The Lost City
Directed by: Andy Garcia
Written by: Guillermo Cabrera Infante
Starring: Garcia, Inés Sastre, Bill Murray, Enrique Murciano, Nestor Carbonell, Dustin Hoffman
At: Kendall Square
Running time: 143 minutes Rated: R (violence)
''The Lost City" is Andy Garcia's ballad to Havana during the Cuban revolution. You'll have to forgive the penthouse view, though -- it's the only one Garcia can seem to find, and that privileged vantage point does afford an entertainingly ridiculous glimpse of one affluent family that falls apart as the country does.
This is Garcia's directing debut, and at two hours and 23 minutes, it aims to be epic. Yet it's the sort of epic that aspires to tell Cuba's modern political history and celebrate its people without introducing us to a single believable character. It's a family saga you can dance to. As one jolly elder gentleman declares mere minutes into the proceedings, ''My kingdom for a cha-cha-cha." Indeed.
Garcia casts himself as Fico Fellove, the smooth, extremely well-connected owner and manager of El Tropico, a hot nightclub in late-1950s Havana. Fico is a busy man. For one thing, he's fighting to keep his family together. But the changing political tide is really doing a number on his two younger brothers: Ricardo (Enrique Murciano) runs off, sprouts a beard, and joins Castro's revolution, while Luis (Nestor Carbonell), who's much more direct, personally tries to assassinate the dictator and president Fulgencio Batista (Juan Fernandez). The Fellove patriarch, played by Tomas Milian, in the only resonant performance, is old school: Why should the family flee to America? This revolution business is a fad. It'll pass.
Fico's political ambitions don't appear to extend further than his snazzy ascots.
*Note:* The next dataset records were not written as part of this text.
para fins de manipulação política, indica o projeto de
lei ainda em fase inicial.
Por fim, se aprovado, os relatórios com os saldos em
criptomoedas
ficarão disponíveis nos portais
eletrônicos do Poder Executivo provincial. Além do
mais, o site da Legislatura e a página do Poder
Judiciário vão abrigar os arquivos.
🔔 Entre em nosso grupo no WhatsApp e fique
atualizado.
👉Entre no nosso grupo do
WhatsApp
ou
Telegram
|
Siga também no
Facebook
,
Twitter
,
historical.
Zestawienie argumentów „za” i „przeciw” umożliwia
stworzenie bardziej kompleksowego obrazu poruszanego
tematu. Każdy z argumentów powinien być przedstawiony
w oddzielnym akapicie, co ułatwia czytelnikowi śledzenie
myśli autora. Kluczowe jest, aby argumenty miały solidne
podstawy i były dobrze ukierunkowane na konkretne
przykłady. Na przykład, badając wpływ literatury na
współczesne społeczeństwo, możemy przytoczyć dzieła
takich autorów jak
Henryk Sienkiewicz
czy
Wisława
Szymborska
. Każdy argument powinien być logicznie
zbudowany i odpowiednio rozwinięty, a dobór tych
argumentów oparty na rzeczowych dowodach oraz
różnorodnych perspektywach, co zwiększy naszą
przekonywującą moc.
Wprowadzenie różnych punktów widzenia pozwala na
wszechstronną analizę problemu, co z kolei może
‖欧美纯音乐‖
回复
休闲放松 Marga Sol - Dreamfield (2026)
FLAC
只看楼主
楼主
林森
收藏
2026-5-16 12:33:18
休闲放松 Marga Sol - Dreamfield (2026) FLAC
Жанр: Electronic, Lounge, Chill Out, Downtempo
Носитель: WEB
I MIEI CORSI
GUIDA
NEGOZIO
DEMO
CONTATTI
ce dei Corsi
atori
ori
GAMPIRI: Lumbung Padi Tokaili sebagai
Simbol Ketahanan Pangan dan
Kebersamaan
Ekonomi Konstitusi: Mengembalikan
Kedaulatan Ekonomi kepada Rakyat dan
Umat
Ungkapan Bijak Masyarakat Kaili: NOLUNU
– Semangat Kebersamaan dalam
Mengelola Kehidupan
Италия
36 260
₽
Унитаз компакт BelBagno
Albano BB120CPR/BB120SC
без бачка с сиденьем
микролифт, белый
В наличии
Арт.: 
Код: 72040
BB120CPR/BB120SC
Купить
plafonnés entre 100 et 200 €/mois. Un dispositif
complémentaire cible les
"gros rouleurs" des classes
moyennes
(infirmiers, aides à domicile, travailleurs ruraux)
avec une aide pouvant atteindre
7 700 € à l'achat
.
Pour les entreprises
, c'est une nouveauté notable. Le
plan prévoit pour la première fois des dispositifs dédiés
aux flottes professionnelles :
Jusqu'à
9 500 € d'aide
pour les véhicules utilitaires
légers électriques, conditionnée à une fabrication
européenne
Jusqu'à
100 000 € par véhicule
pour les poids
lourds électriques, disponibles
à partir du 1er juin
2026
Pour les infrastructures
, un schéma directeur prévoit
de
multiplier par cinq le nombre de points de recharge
He tries lecturing the volatile Ricardo, but his words come out as testy cookie fortunes. ''What you need," he says, ''is a little evolution, not revolution" -- and something expensive to tie around your neck is always a nice, civilizing touch.
Garcia's filmmaking doesn't delve much deeper. True, he's working with a watery script by novelist Guillermo Cabrera Infante that's too restless to do or say much of anything about Cuba's political upheaval other than there was one. But rarely has even a poorly written epic been brought to the screen with such a lack of artistic conviction.
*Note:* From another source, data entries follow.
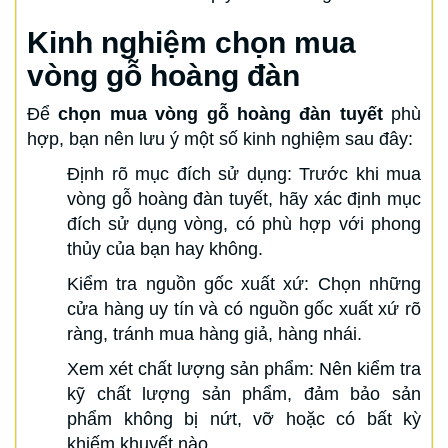
Kinh nghiệm chọn mua
vòng gỗ hoàng đàn
Để
chọn mua vòng gỗ hoàng đàn tuyết
phù
hợp, bạn nên lưu ý một số kinh nghiệm sau đây:
Định rõ mục đích sử dụng: Trước khi mua
vòng gỗ hoàng đàn tuyết, hãy xác định mục
đích sử dụng vòng, có phù hợp với phong
thủy của bạn hay không.
Kiểm tra nguồn gốc xuất xứ: Chọn những
cửa hàng uy tín và có nguồn gốc xuất xứ rõ
ràng, tránh mua hàng giả, hàng nhái.
Xem xét chất lượng sản phẩm: Nên kiểm tra
kỹ chất lượng sản phẩm, đảm bảo sản
phẩm không bị nứt, vỡ hoặc có bất kỳ
khiếm khuyết nào.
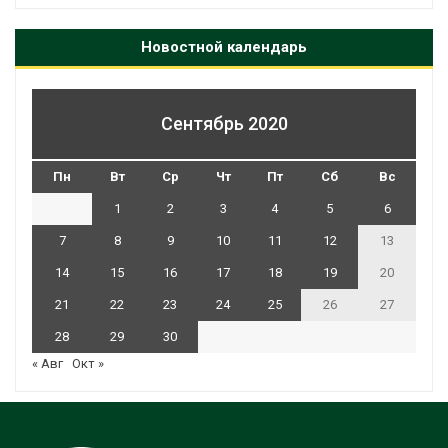
Новостной календарь
Сентябрь 2020
Пн
Вт
Ср
Чт
Пт
Сб
Вс
1
2
3
4
5
6
7
8
9
10
11
12
13
14
15
16
17
18
19
20
21
22
23
24
25
26
27
28
29
30
« Авг
Окт »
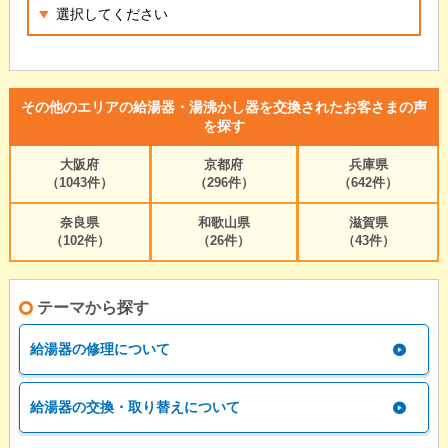
その他のエリアの給湯器・湯沸かし器を交換されたお客さまの声
を探す
大阪府
京都府
兵庫県
（1043件）
（296件）
（642件）
奈良県
和歌山県
滋賀県
（102件）
（26件）
（43件）
テーマから探す
給湯器の修理について
給湯器の交換・取り替えについて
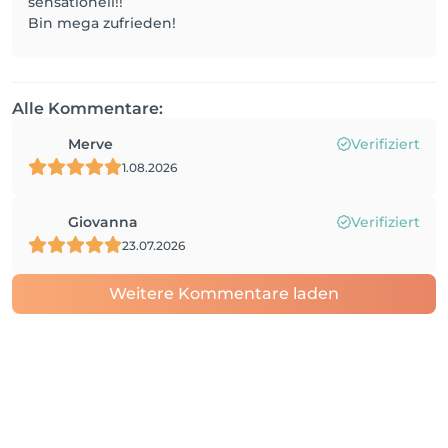
sensationell!!
Bin mega zufrieden!
Alle Kommentare:
Merve
Verifiziert
1.08.2026
Giovanna
Verifiziert
23.07.2026
Weitere Kommentare laden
Luis's attempt to take out Batista should have been a thrilling centerpiece. But as Luis and his buddies storm the palace with the sound of gunfire echoing through its halls, Batista prissily sits at his desk with his loyal assistant by his side and asks, ''What is that?" For a moment, it's like watching Mr. Burns snivel at Smithers. That sequence is juxtaposed with the Afro-Cuban dance number (as nearly all the important political passages are) at Fico's club. When Batista finally hightails it out of the country, I was almost overtaken with a wave of envy.
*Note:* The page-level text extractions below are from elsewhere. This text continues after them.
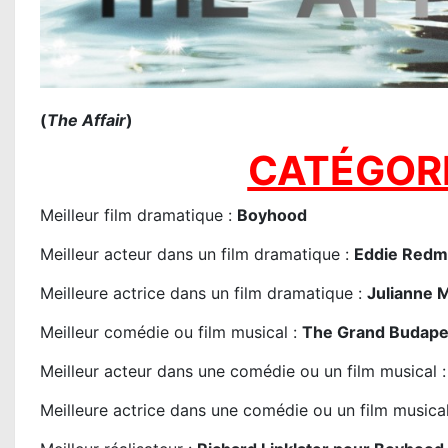
(
The Affair
)
CATÉGORI
Meilleur film dramatique :
Boyhood
Meilleur acteur dans un film dramatique :
Eddie Redma
Meilleure actrice dans un film dramatique :
Julianne M
Meilleur comédie ou film musical :
The Grand Budape
Meilleur acteur dans une comédie ou un film musical 
Meilleure actrice dans une comédie ou un film musica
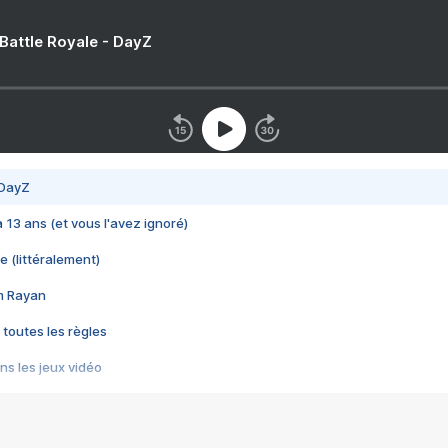
 Battle Royale - DayZ
 DayZ
 a 13 ans (et vous l'avez ignoré)
e (littéralement)
im Rayan
 toutes les règles
s les jeux vidéo
us choquant de Rockstar ? - Le scandale BULLY
e plus moche de Steam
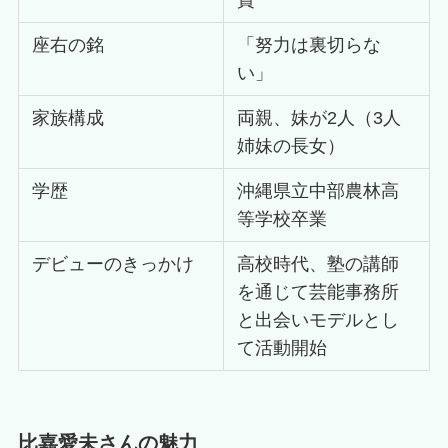
座右の銘
「努力は裏切らな
い」
家族構成
両親、妹が2人（3人
姉妹の長女）
学歴
沖縄県立中部農林高
等学校卒業
デビューのきっかけ
高校時代、塾の講師
を通じて芸能事務所
と出会いモデルとし
て活動開始
比嘉愛未さんの魅力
It's unfortunate that ''The Lost City" brings to mind the powerful and eloquent passage in ''The Godfather: Part II" where Michael Corleone goes to Havana for a mob deal intended to suck the island dry before the revolution and winds up seeing a Cuban guerrilla blow himself up. Nothing in Garcia's movie approaches the complicated sense of fatalism and hope in that sequence.
Instead of fraternizing with, heaven forbid, an average Cubano or two, the movie overdoses on Bill Murray, as Fico's American buddy, who stinks up the film with his droll witticisms. We get a gratuitous scene or two with Dustin Hoffman as gangster Meyer Lansky and a torturous love story between Fico and his brother's gorgeous wife (Inés Sastre). And we never do get a clear explanation of why some characters randomly speak Spanish while everyone else in the film talks in perfect English.
Garcia seems to have used every foot of film he was able to shoot. But the only true descriptive scenes of the revolution and its grim events are courtesy of the 30 seconds or so of archival footage. However, Castro's minions do come crashing down on El Tropico in the form of a butch Elizabeth Peña, who outlaws all saxophones.
Her ordinance underscores that we're watching the work of a limousine proletarian. It also brings to mind something Fico observes about Havana's demise. It's ''no longer a capital city," he laments, ''It's a capital sin." You might say the same about what Garcia's done with the place.